= Seneschal of Anjou =

The seneschal of Anjou (siniscallus, Vulgar or old Frankish Latin, also dapifer) was an officer of an aristocratic household assigned to manage the domestic affairs of the lords of Anjou. During the course of the twelfth century, the seneschalship also became an office of military command.

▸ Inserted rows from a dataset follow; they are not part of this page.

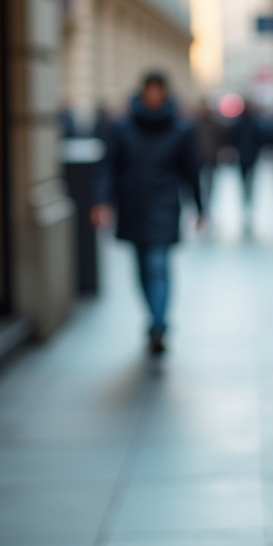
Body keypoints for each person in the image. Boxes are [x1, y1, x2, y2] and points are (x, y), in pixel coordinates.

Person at [92, 71, 204, 355]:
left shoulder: (180, 129)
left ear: (165, 94)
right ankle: (153, 318)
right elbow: (108, 167)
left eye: (159, 91)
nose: (154, 96)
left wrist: (201, 207)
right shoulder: (121, 127)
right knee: (142, 266)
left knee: (158, 263)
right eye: (149, 91)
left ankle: (158, 325)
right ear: (142, 93)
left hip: (164, 204)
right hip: (132, 205)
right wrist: (101, 201)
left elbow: (191, 171)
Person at [192, 97, 225, 214]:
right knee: (199, 183)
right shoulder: (195, 124)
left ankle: (207, 204)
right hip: (198, 158)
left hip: (211, 158)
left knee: (209, 183)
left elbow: (221, 140)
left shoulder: (215, 124)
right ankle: (201, 203)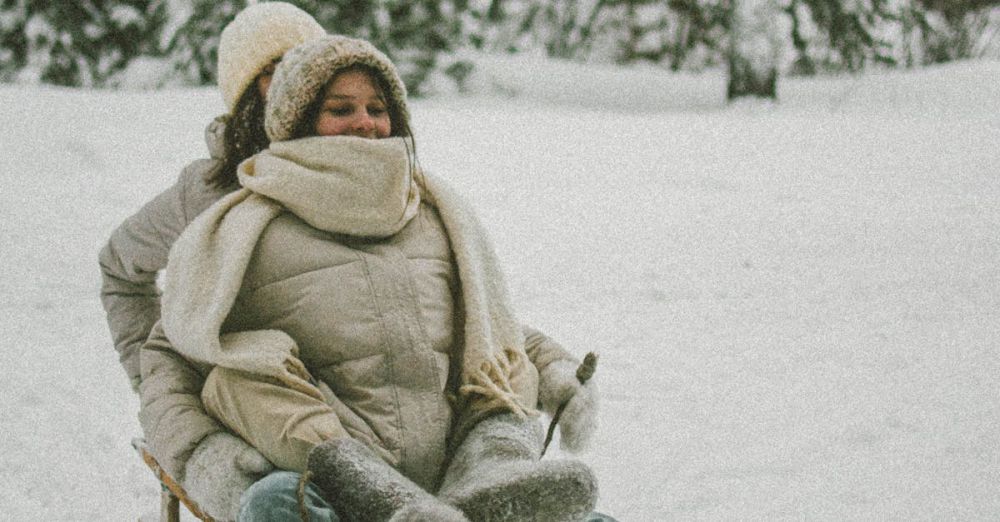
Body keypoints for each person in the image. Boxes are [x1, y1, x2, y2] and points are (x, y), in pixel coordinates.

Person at [148, 34, 609, 522]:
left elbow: (488, 324)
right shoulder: (246, 230)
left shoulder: (434, 213)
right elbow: (172, 357)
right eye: (341, 109)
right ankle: (388, 499)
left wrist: (556, 369)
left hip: (456, 465)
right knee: (239, 387)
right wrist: (204, 457)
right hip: (338, 483)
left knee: (506, 368)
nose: (365, 123)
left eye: (377, 108)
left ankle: (489, 477)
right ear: (300, 119)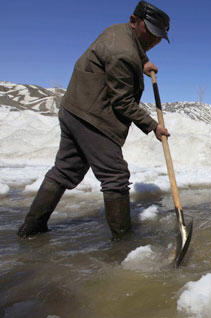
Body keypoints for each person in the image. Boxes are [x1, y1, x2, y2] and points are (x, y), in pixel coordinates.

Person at [17, 1, 171, 240]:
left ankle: (31, 229)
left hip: (75, 109)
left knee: (64, 171)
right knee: (115, 176)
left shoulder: (119, 32)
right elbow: (122, 102)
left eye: (158, 36)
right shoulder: (123, 53)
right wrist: (153, 126)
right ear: (134, 20)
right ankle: (122, 243)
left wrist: (143, 62)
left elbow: (132, 49)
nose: (153, 40)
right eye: (149, 32)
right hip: (93, 117)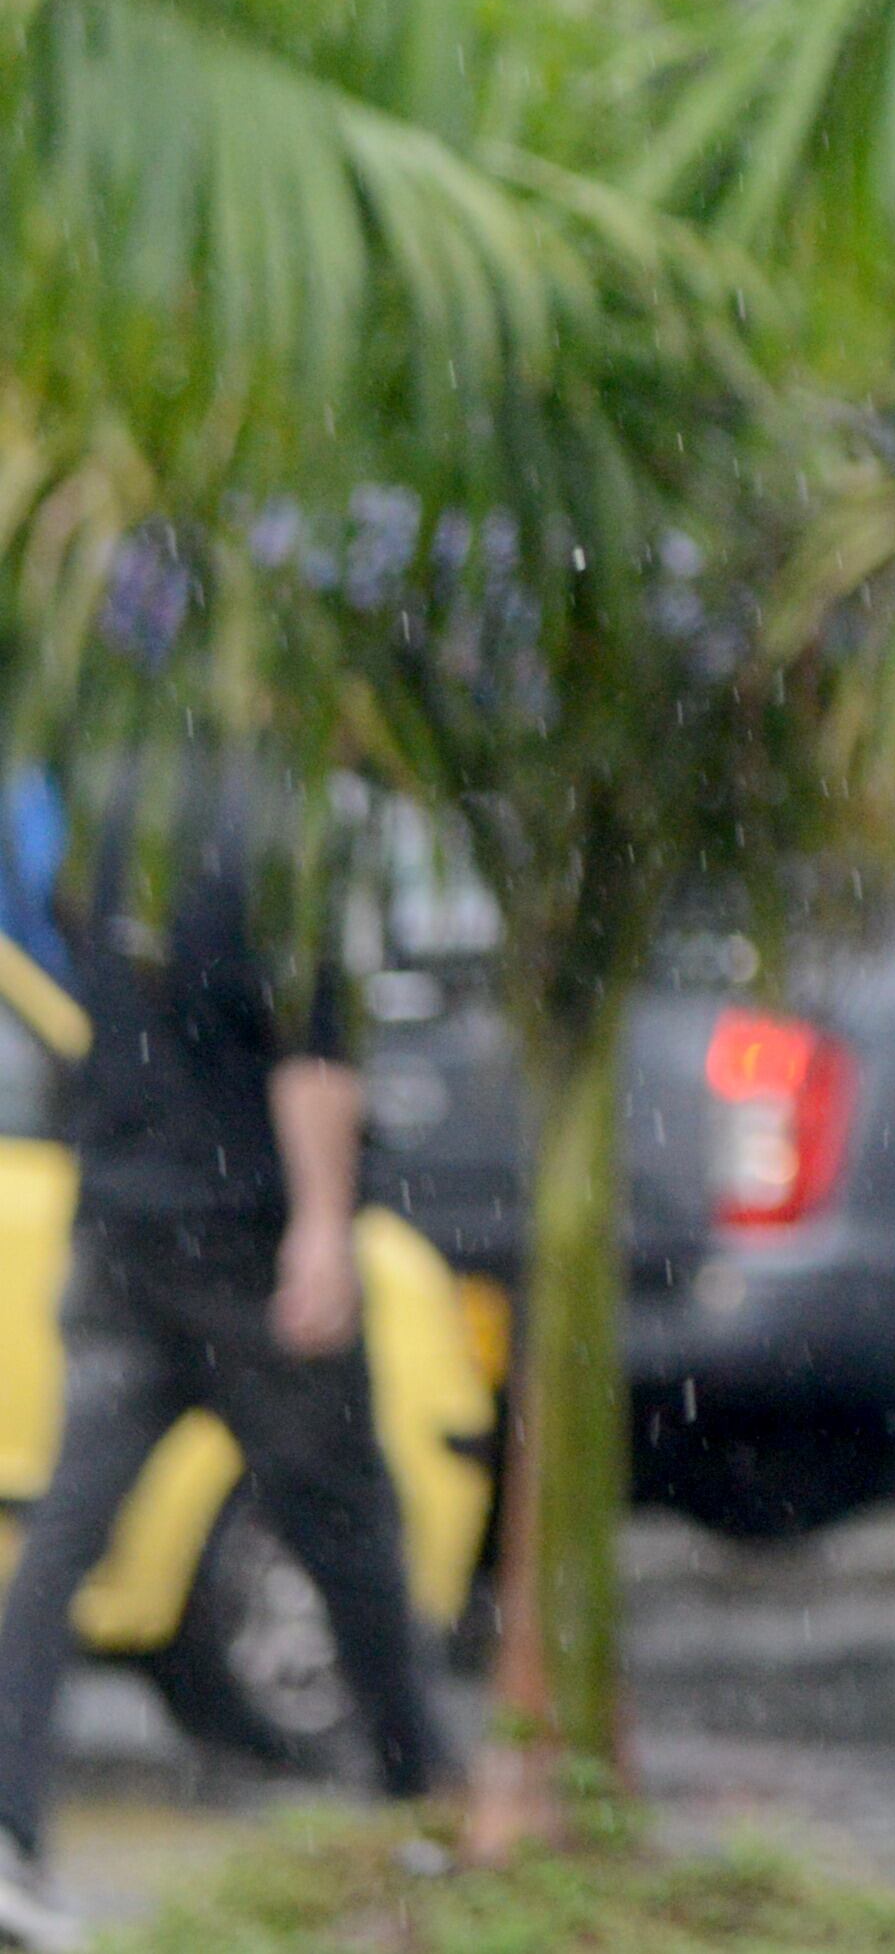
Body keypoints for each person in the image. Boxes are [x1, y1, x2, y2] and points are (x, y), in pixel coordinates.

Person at [0, 767, 456, 1949]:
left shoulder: (118, 822)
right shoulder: (289, 828)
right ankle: (424, 1809)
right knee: (348, 1530)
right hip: (242, 1237)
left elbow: (87, 998)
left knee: (61, 1542)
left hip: (122, 1225)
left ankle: (7, 1833)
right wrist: (320, 1225)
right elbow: (308, 1047)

==Power of the Angevin Seneschals==
The seneschal came also to act as a business manager, coordinating between the receivers of various landholdings and the chamber, camera or treasury, and the chancellory or chapel. When the counts of Anjou began acquiring large territorial holdings outside of their traditional patrimony, their rule became more and more absentee. With the rule of Henry II of England, the office of seneschal had become almost vice-regal. The seneschals of Anjou, like those appointed in Normandy, Poitou, and Gascony had custody of demesne fortresses, the regional treasuries, and presidency of the highest court of regional custom. Although there is no direct evidence that an Exchequer court of Anjou existed, traces of a Poitevin Exchequer and detailed records of the Gascon Exchequers during the reign of Henry III of England would indicate that there most likely was a functioning exchequer, probably at Chinon which served as the central treasury and chief stronghold of Anjou, Maine, and Touraine.

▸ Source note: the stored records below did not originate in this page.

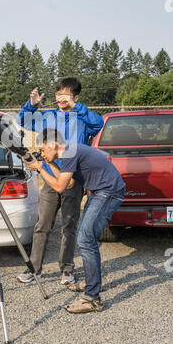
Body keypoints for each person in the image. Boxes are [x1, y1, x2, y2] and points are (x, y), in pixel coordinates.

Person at [24, 128, 125, 313]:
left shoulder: (71, 152)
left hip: (108, 193)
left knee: (86, 239)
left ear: (53, 144)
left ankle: (92, 298)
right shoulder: (68, 153)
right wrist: (50, 162)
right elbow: (69, 182)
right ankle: (92, 282)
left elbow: (60, 187)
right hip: (101, 192)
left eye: (43, 149)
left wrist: (39, 168)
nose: (42, 153)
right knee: (86, 238)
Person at [16, 77, 104, 285]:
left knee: (69, 225)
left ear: (75, 97)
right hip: (50, 177)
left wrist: (77, 108)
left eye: (65, 95)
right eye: (58, 94)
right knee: (43, 225)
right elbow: (22, 121)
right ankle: (34, 269)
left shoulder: (83, 117)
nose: (60, 98)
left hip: (74, 179)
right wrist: (32, 105)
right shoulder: (49, 116)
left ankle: (67, 270)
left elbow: (99, 123)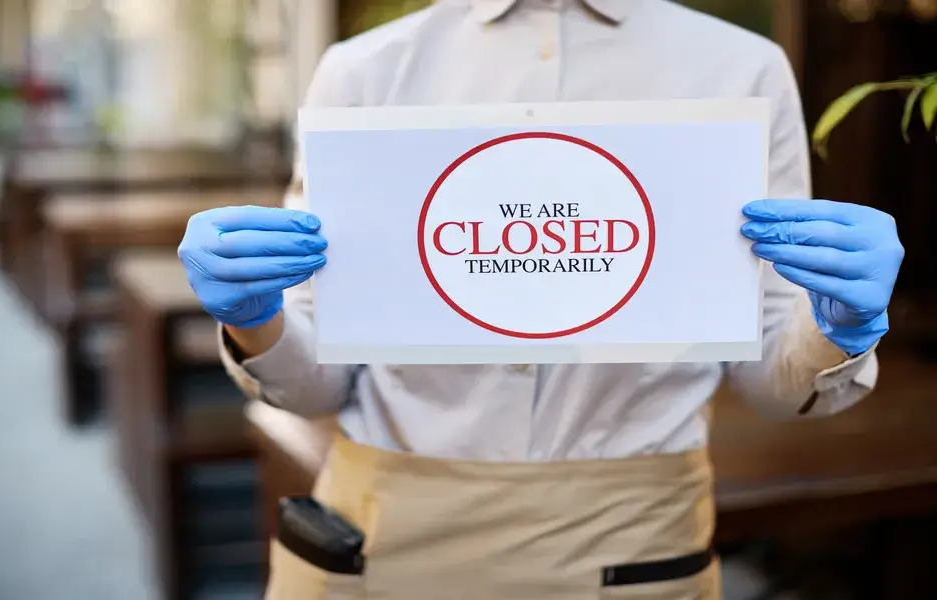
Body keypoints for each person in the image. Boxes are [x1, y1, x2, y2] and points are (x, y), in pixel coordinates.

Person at [178, 1, 904, 598]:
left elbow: (771, 383)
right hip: (388, 539)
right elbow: (321, 383)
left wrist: (835, 325)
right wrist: (256, 319)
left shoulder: (741, 69)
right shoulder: (367, 71)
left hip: (633, 545)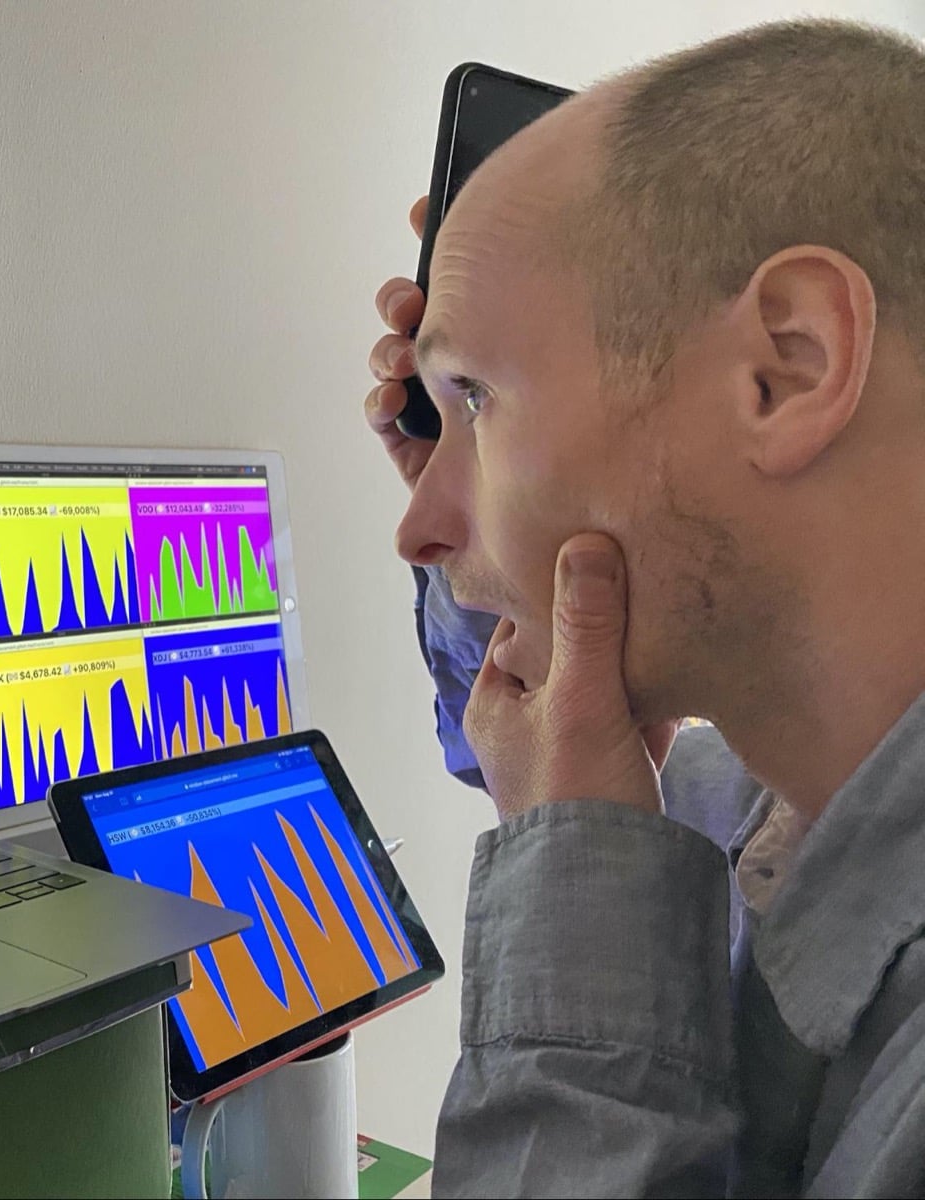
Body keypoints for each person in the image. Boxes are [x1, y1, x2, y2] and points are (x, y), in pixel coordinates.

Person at [361, 18, 925, 1198]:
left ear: (788, 365)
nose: (415, 531)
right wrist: (479, 488)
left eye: (476, 396)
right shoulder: (771, 802)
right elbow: (547, 750)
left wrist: (576, 920)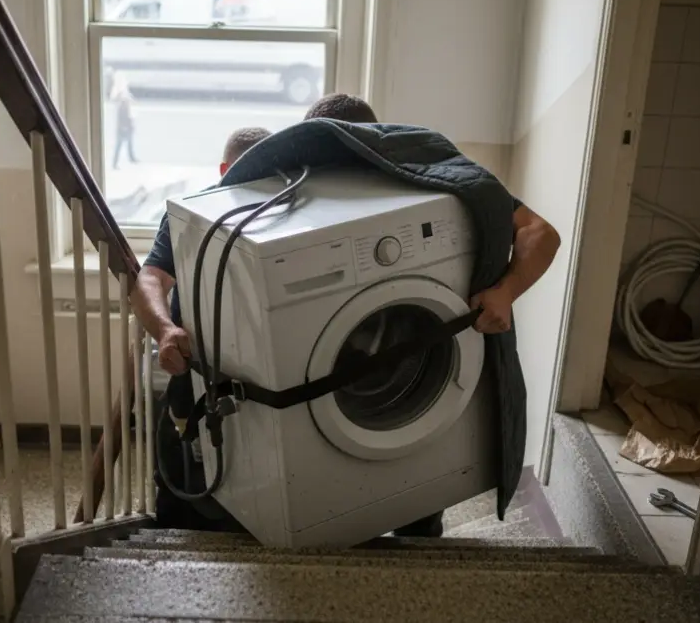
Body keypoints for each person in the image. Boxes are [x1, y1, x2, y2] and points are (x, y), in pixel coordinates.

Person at [130, 94, 559, 536]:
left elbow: (539, 232)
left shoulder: (426, 187)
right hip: (379, 387)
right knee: (212, 499)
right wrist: (165, 330)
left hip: (384, 382)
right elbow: (150, 277)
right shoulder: (215, 211)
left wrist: (504, 294)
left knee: (388, 489)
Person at [76, 124, 272, 524]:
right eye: (244, 175)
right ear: (224, 171)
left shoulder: (288, 214)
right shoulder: (191, 215)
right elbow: (149, 280)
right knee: (182, 481)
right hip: (196, 376)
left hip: (265, 379)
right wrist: (166, 331)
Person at [111, 71, 138, 169]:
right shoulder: (122, 101)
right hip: (124, 125)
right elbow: (123, 115)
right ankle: (115, 163)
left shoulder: (124, 99)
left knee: (128, 141)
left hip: (126, 123)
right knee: (120, 143)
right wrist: (125, 125)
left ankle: (131, 157)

==Seneschals appointed by the Angevin kings of England==
- Etienne de Tours or Etienne de Marsay, knight (miles) of Tours (appointed no later than 1160, served until 1189)
- Payen de Rochefort, lord of Rochefort-sur-Loire (1189–1190)
- Etienne de Tours or Marçey (restored, 1190–1196)
- Robert of Thornham (1196–1199), English knight, eventual lord of Mulgres (Mulgrave Castle), his nephew Thomas de Furnes was castellan of Angers in 1199
- Aimery VII, viscount of Thouars (1199–1200)
- William des Roches, lord of Sable, (1200–1202)
- Brice the Chamberlain (1202–1203)

==Capetian seneschals of Anjou==
- William des Roches, (1199–1200, 1204–1222)
- Amauri I de Craon, lord of Craon and Sable (1222–1226)
The office continued down the male line of the Craon family.